The rancid man lunged at her, but Lilly was ready for him. She avoided his grab, swung under and up, elbowed him in the ear, and then kicked the back of his leg, forcing him down hard on one knee.

“You little bitch,” the younger man said.

Lilly looked up at the drone and smiled as the older man got back to his feet. She could have gotten away easily now, but she felt alive and wanted more.

Diversion.

The two men came at her from different angles. She made it look like she was focused on the older man, but as soon as they went in to grab her she dodged his attempt and with a combination of moves took the younger one to the ground hard. His face hit against the crumbled cement, breaking a front tooth and splitting his skin in several places.

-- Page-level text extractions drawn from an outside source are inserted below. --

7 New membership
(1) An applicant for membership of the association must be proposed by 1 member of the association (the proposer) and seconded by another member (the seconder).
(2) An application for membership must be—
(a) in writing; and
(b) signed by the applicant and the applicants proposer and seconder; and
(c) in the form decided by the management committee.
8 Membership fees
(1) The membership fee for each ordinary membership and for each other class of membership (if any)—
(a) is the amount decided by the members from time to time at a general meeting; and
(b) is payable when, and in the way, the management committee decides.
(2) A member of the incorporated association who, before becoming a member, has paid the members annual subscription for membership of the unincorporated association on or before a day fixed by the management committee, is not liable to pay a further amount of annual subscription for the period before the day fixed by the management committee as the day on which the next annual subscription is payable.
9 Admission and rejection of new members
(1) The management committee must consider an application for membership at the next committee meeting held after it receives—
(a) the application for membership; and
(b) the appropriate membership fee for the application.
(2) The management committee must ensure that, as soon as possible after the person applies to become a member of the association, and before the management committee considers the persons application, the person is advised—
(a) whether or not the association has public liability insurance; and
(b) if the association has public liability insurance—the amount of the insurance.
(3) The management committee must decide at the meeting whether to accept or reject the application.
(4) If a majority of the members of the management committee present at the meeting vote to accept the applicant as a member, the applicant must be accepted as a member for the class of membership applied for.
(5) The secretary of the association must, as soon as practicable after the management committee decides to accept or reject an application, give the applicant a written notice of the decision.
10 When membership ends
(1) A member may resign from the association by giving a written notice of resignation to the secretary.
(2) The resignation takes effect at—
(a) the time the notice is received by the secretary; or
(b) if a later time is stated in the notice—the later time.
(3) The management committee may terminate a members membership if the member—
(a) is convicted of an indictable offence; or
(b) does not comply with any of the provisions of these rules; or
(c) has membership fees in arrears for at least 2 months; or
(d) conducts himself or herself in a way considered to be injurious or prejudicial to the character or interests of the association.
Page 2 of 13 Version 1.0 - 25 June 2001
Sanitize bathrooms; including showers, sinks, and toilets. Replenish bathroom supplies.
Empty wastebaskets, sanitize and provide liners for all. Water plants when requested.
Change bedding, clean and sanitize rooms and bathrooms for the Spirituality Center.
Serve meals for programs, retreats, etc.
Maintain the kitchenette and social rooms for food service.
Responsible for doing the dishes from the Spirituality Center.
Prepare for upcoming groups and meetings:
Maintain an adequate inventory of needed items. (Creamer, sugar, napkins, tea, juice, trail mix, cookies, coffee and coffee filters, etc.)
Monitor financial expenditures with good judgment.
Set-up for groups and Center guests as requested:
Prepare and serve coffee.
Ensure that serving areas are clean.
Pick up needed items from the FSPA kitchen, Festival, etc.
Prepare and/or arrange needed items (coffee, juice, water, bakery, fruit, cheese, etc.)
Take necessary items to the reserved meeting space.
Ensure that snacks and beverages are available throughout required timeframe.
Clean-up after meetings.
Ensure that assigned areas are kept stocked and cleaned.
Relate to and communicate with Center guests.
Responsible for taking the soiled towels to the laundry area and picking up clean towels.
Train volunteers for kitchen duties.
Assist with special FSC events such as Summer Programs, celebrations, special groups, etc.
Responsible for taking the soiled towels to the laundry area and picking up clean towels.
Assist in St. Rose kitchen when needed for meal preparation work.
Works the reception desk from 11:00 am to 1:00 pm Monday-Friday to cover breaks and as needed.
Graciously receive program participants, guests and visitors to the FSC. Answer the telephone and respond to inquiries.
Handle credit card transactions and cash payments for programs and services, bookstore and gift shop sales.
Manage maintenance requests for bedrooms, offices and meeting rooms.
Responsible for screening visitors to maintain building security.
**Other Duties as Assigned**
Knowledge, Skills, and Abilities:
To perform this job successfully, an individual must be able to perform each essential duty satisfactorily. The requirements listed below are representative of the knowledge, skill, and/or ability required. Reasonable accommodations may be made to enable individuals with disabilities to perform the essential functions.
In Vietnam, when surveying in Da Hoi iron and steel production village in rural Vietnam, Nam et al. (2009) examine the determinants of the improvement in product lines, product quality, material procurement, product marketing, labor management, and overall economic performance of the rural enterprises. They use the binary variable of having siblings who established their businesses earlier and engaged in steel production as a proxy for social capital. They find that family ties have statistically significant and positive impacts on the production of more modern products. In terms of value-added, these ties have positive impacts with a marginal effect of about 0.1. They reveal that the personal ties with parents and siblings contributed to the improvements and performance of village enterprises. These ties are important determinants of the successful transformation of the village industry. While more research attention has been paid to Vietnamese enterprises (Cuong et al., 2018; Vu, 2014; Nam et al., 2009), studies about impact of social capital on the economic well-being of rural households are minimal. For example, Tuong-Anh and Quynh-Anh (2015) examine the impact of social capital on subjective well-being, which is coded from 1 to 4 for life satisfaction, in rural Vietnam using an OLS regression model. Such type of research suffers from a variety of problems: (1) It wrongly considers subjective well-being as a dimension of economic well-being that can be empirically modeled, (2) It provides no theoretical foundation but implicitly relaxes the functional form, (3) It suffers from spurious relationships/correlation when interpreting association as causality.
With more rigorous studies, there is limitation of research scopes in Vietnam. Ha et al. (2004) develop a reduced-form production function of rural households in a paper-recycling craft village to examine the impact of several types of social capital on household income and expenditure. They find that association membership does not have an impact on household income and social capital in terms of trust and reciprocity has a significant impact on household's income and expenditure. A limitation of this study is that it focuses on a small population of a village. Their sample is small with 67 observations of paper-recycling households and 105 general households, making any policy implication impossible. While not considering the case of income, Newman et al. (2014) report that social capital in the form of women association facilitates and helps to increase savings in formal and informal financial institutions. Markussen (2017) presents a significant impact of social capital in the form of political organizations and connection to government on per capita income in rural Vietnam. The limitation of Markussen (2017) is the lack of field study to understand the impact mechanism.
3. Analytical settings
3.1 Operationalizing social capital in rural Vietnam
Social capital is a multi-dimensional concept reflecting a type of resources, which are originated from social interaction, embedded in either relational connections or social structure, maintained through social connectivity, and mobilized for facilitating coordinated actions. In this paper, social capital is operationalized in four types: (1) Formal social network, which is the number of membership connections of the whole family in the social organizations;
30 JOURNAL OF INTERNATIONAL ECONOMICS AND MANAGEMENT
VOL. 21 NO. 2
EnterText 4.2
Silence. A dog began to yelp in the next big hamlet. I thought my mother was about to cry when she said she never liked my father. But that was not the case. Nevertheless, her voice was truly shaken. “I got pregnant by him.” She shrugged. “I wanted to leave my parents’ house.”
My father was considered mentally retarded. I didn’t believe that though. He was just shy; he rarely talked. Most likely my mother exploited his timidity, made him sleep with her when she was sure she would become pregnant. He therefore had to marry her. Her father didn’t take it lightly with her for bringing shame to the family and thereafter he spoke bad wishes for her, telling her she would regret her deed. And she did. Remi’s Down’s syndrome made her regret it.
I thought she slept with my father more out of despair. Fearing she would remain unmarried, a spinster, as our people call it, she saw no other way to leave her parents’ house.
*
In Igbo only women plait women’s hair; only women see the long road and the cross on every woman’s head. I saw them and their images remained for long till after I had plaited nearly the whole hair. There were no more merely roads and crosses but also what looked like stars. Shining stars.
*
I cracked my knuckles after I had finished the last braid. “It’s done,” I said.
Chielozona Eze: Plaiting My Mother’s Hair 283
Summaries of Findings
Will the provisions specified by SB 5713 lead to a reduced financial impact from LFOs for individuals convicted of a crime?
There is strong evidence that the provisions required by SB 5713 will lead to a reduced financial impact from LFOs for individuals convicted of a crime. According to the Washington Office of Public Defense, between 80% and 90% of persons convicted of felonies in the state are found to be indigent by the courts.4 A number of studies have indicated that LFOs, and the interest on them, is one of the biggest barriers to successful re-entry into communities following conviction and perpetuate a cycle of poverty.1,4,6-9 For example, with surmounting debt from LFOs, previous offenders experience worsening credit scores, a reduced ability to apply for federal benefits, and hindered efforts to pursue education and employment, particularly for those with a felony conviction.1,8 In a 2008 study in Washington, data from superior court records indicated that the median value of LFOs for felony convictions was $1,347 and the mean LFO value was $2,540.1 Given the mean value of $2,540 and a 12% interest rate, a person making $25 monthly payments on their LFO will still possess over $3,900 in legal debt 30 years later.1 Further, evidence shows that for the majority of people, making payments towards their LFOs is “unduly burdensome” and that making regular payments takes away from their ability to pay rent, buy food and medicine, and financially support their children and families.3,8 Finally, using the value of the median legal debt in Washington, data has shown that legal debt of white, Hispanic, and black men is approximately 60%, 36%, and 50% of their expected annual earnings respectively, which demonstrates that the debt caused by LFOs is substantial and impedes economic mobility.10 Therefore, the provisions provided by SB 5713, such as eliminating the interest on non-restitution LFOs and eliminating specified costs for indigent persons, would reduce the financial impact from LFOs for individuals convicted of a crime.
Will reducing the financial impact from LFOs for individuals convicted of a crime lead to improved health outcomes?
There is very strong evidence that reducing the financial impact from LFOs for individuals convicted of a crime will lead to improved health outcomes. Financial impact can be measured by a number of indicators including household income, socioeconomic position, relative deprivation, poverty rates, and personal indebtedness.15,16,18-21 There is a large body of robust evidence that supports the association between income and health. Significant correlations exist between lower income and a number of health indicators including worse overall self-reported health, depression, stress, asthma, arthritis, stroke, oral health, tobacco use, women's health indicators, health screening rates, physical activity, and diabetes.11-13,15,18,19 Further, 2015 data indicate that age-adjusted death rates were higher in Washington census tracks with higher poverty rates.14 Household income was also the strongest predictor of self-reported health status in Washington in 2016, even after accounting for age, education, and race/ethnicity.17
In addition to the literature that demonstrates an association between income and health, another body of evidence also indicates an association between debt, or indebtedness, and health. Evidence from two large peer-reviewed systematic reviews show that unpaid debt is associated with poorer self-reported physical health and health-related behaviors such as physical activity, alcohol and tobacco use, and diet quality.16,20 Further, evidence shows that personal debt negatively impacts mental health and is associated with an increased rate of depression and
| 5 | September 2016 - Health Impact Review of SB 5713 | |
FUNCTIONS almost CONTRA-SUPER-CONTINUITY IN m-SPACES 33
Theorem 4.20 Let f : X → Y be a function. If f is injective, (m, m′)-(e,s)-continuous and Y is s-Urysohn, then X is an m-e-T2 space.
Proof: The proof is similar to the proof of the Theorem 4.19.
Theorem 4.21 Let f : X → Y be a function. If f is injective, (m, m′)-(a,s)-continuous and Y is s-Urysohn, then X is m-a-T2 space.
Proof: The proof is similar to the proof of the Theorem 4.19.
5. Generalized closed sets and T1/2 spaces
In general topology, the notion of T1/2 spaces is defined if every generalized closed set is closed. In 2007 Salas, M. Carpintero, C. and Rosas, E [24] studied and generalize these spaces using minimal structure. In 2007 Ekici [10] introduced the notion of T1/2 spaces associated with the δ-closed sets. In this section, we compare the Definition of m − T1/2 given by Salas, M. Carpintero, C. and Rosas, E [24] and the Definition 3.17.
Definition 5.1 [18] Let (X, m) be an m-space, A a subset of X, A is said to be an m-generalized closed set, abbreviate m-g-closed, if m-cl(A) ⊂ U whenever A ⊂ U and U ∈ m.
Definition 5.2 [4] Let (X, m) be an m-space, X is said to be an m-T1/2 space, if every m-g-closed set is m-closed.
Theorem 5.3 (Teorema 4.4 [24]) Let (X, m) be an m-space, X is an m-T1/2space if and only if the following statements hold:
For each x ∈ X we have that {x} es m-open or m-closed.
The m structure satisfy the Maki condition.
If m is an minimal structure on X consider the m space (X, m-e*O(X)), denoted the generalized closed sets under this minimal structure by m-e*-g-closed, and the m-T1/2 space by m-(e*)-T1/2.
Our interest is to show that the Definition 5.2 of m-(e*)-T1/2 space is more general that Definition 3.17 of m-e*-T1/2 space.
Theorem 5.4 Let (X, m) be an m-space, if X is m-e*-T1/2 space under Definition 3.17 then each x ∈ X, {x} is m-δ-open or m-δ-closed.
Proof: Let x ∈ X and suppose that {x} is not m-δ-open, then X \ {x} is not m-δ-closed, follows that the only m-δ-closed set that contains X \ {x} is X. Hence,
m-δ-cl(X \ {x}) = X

The older man hit her in the back of the head, sending her rolling. She used her momentum to get her footing and countered with a sharp punch to his throat. The younger man got up, blood flowing from multiple cuts in his face, and pulled out a long knife from inside his coat. Even though she was turned towards the older man, Lilly heard the slide of metal on fabric.

The young man, knife drawn and furious, lunged at her. She hit his wrist and folded it hard against him, just like she had practiced with Ripp a million times. She grabbed the knife as it came loose, stabbed him once in the neck and again in the back part of the shoulder, then moved past him to engage the older man.

She dropped low, and drove the knife deep in the thick part of his upper leg. He hit her hard in the back, making her stumble and yell out in pain. She got her footing and turned to assess the threat. The old man winced as he put his weight on his leg. The younger man was lying unconscious in his blood.

One left.

“I’m gonna kill you now,” the man said quietly with complete conviction.

Finish.

He looked at his dying son, then, holding nothing back, rushed toward Lilly. She let him get close, and, in one instant, shoved the knife as far as she could up underneath his chin.

He did exactly what Ripp said these kind of people would do, he lost focus and let uncontrolled rage take over.

They both stumbled backward as the knife broke through the soft part under his chin and on through the bone protecting the top of his mouth.

He fell on top of her, but instead of fighting he stared, confused. She pushed him away and got to her feet, expecting a fight.